FXCD0011Qualsiasi azione di miglioramento dei servizi per l’infanzia e di investimento in capitale umano si fonda sull’analisi del rapporto tra domanda e offerta sul territorio comunale. Cosa che finora non è stato possibile completare perché l’amministrazione dimissionaria ha sempre bocciato le richieste (mozioni ed emendamenti) di rendere trasparenti i dati sui servizi in esame.

Di qui la necessità di un lavoro certosino effettuato sulle fonti disponibili per ricostruire l’ultimo anno scolastico dove più di 1.000 bambini sono andati all’asilo – quasi 300 al nido e poco meno di 800 alla scuola d’infanzia – in 9 strutture sia pubbliche che private (3 comunali, 1 comunale in appalto, 4 paritarie convenzionate, 1 privata convenzionata), tutte accomunate dagli stessi standard di legge (L.R. n. 6 del 22/6/2012). Nell’anno in esame il Comune ha speso circa 3,5 milioni di euro (quasi 1,8ml per il nido, poco meno di 1,7 ml per la scuola d’infanzia) al netto delle rette mensili pagate dalle famiglie e dei costi indiretti. La stima del costo medio annuale di un bambino al comune risulta essere quasi di 6.000€ per il nido e poco più di 2.000€ per la scuola d’infanzia.

Quando però si sono confrontati i costi sostenuti dal Comune per le singole strutture sono emerse preferenze e disparità ragguardevoli (figli e figliastri?) a seconda che si tratti di struttura comunale, in appalto, paritaria convenzionata o privata convenzionata.

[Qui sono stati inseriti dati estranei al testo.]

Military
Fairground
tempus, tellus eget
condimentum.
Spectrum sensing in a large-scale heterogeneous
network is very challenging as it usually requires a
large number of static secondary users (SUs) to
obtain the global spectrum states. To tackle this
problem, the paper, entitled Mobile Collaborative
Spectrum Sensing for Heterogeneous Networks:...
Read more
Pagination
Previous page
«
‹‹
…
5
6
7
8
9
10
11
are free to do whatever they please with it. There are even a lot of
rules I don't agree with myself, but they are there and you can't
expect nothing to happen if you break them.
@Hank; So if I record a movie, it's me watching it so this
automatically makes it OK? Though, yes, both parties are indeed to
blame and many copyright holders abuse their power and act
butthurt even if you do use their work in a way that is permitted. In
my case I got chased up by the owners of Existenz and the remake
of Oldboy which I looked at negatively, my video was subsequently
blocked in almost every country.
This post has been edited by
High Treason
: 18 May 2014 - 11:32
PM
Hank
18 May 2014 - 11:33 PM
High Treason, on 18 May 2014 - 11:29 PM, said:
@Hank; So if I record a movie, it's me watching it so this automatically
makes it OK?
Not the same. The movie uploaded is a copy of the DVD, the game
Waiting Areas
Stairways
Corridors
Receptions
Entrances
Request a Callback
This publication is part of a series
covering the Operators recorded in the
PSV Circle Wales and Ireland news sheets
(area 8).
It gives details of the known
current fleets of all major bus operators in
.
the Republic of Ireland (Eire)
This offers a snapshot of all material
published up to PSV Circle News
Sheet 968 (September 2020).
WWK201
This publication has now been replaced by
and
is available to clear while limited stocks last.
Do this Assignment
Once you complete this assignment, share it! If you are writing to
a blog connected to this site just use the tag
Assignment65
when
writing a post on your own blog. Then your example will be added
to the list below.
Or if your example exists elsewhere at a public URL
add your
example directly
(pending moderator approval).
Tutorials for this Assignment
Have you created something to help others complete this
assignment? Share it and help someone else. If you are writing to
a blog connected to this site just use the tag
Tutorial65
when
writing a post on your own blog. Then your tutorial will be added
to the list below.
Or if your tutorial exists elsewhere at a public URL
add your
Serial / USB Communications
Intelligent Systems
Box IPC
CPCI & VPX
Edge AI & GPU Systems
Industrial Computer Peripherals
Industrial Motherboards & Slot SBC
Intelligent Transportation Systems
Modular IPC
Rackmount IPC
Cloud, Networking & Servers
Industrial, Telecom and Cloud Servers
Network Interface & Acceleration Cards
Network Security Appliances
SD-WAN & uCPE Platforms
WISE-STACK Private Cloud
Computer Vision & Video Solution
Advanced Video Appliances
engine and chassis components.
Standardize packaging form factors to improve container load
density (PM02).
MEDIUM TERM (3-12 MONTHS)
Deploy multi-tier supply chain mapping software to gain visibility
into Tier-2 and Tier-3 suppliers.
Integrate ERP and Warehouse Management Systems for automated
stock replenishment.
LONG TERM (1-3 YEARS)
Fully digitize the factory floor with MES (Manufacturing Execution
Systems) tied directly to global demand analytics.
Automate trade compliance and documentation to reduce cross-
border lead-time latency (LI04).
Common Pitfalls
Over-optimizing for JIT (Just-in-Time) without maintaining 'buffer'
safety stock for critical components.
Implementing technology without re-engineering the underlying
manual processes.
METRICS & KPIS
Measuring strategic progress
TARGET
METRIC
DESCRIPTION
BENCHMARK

Nel nido comunale un bambino costa 8.000€ all’anno, in una paritaria 2.750€ mentre nell’unico privato convenzionato un bambino costa 3.800€. Ancora, nella scuola d’infanzia comunale un bambino costa mediamente 3.500€ contro i 700€ di rimborso per un bambino iscritto alla paritaria. Sperequazioni evidenti senza capire come il Comune abbia potuto sostenere costi così diversi per lo stesso servizio educativo.

Per questa ragione, noi civici proponiamo anzitutto di istituire il monitoraggio permanente dei servizi per l’infanzia, perché solo con i dati alla mano si hanno dei criteri per valutare e decidere in modo non casuale. Il piano di monitoraggio prevede non solo la restituzione quantitativa delle attività realizzate, ma anche la restituzione delle informazioni sui risultati qualitativi ottenuti.

In secondo luogo, proponiamo di passare gradualmente dall’attuale sistema in cui sono finanziate le strutture, ad una nuova organizzazione dove viene incentivata direttamente la persona, cioè la famiglia del bimbo. Tramite il voucher – contributo economico per la frequenza ai servizi per l’infanzia – il comune sosterrà le famiglie che hanno veramente necessità (sulla base di specifici requisiti e documentate condizioni economiche) di un aiuto economico per far fronte al costo della retta.

La nuova politica di servizi per l’infanzia crede nella famiglia, crede nella sua libertà di scegliere la struttura che offre il servizio migliore, ad esempio in termini di flessibilità, qualità e modelli educativi proposti. Riscoprire che il beneficiario dei contributi è anzitutto la persona, la quale ha il libero arbitrio di decidere quale servizio e quale struttura scegliere, consente di ritrovare la giusta prospettiva. In secondo luogo, è ragionevole riconoscere che all’accresciuta libertà di scelta della persona non potrà che corrispondere una più elevata qualità dell’offerta dei servizi.

Ogni bambino è motivo di speranza per la famiglia e la comunità.